Dataset entries:
=== Section Start ===

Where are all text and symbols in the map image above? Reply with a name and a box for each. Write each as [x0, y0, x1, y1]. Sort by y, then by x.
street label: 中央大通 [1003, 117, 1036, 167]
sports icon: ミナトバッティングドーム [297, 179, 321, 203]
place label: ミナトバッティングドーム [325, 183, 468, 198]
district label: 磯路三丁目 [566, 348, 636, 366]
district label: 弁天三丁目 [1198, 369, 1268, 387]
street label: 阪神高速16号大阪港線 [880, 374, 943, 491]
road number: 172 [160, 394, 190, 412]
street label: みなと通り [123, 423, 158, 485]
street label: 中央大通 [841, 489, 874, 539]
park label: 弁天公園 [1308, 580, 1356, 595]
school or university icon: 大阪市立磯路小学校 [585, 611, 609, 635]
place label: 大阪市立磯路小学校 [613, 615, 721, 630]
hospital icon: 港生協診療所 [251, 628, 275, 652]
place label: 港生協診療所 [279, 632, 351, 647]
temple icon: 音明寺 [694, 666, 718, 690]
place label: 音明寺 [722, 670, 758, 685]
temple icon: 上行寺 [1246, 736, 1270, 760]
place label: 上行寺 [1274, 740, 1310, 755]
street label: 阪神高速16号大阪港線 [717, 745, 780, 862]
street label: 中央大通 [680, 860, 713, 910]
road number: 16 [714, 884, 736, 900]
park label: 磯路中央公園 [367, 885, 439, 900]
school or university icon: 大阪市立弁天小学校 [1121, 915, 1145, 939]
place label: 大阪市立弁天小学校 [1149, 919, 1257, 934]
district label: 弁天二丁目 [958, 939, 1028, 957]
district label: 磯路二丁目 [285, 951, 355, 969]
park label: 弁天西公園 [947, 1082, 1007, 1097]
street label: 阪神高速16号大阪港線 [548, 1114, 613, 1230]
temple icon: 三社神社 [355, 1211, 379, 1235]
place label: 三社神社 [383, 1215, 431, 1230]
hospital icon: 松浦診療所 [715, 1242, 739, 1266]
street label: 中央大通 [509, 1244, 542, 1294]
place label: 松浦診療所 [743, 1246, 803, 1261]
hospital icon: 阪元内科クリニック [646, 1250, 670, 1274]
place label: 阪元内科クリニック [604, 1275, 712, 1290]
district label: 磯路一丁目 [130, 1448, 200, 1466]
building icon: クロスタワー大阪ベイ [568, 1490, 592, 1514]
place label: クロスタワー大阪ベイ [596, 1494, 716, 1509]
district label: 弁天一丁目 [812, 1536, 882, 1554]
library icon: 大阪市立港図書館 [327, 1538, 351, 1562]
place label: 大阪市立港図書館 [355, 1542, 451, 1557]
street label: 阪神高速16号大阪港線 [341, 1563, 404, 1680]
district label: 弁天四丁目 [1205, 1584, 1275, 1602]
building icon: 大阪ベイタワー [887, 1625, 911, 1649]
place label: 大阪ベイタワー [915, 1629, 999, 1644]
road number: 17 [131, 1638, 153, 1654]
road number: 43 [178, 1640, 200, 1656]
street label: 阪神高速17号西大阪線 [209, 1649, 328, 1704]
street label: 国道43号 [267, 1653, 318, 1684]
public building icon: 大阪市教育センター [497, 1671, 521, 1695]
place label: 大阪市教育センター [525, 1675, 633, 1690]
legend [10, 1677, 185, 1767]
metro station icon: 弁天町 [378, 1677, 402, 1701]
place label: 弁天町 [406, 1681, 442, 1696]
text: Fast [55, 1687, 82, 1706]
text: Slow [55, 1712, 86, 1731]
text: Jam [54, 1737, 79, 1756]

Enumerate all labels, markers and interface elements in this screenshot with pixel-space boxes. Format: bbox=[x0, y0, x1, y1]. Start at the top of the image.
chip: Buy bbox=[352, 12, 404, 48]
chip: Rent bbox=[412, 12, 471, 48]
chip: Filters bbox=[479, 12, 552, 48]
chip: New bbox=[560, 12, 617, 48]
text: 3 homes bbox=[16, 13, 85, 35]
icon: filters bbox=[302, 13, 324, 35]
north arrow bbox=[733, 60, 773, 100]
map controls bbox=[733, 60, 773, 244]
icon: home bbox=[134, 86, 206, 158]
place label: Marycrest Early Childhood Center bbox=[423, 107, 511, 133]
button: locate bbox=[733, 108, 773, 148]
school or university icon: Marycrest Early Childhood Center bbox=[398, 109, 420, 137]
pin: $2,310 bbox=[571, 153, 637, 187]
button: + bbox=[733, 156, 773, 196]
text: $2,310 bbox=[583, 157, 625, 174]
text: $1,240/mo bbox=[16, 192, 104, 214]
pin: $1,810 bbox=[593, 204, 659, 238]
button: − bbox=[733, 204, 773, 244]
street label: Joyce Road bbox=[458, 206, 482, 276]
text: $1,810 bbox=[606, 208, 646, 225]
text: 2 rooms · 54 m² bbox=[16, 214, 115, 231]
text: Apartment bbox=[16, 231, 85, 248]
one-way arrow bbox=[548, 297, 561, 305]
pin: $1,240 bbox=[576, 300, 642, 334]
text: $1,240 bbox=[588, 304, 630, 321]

=== Section End ===

• _About this exercise_: Copy exactly. The range runs from the line containing "Enumerate all labels, markers" through the last line of the data.

• _Solution to the exercise_:
Enumerate all labels, markers and interface elements in this screenshot with pixel-space boxes. Format: bbox=[x0, y0, x1, y1]. Start at the top of the image.
chip: Buy bbox=[352, 12, 404, 48]
chip: Rent bbox=[412, 12, 471, 48]
chip: Filters bbox=[479, 12, 552, 48]
chip: New bbox=[560, 12, 617, 48]
text: 3 homes bbox=[16, 13, 85, 35]
icon: filters bbox=[302, 13, 324, 35]
north arrow bbox=[733, 60, 773, 100]
map controls bbox=[733, 60, 773, 244]
icon: home bbox=[134, 86, 206, 158]
place label: Marycrest Early Childhood Center bbox=[423, 107, 511, 133]
button: locate bbox=[733, 108, 773, 148]
school or university icon: Marycrest Early Childhood Center bbox=[398, 109, 420, 137]
pin: $2,310 bbox=[571, 153, 637, 187]
button: + bbox=[733, 156, 773, 196]
text: $2,310 bbox=[583, 157, 625, 174]
text: $1,240/mo bbox=[16, 192, 104, 214]
pin: $1,810 bbox=[593, 204, 659, 238]
button: − bbox=[733, 204, 773, 244]
street label: Joyce Road bbox=[458, 206, 482, 276]
text: $1,810 bbox=[606, 208, 646, 225]
text: 2 rooms · 54 m² bbox=[16, 214, 115, 231]
text: Apartment bbox=[16, 231, 85, 248]
one-way arrow bbox=[548, 297, 561, 305]
pin: $1,240 bbox=[576, 300, 642, 334]
text: $1,240 bbox=[588, 304, 630, 321]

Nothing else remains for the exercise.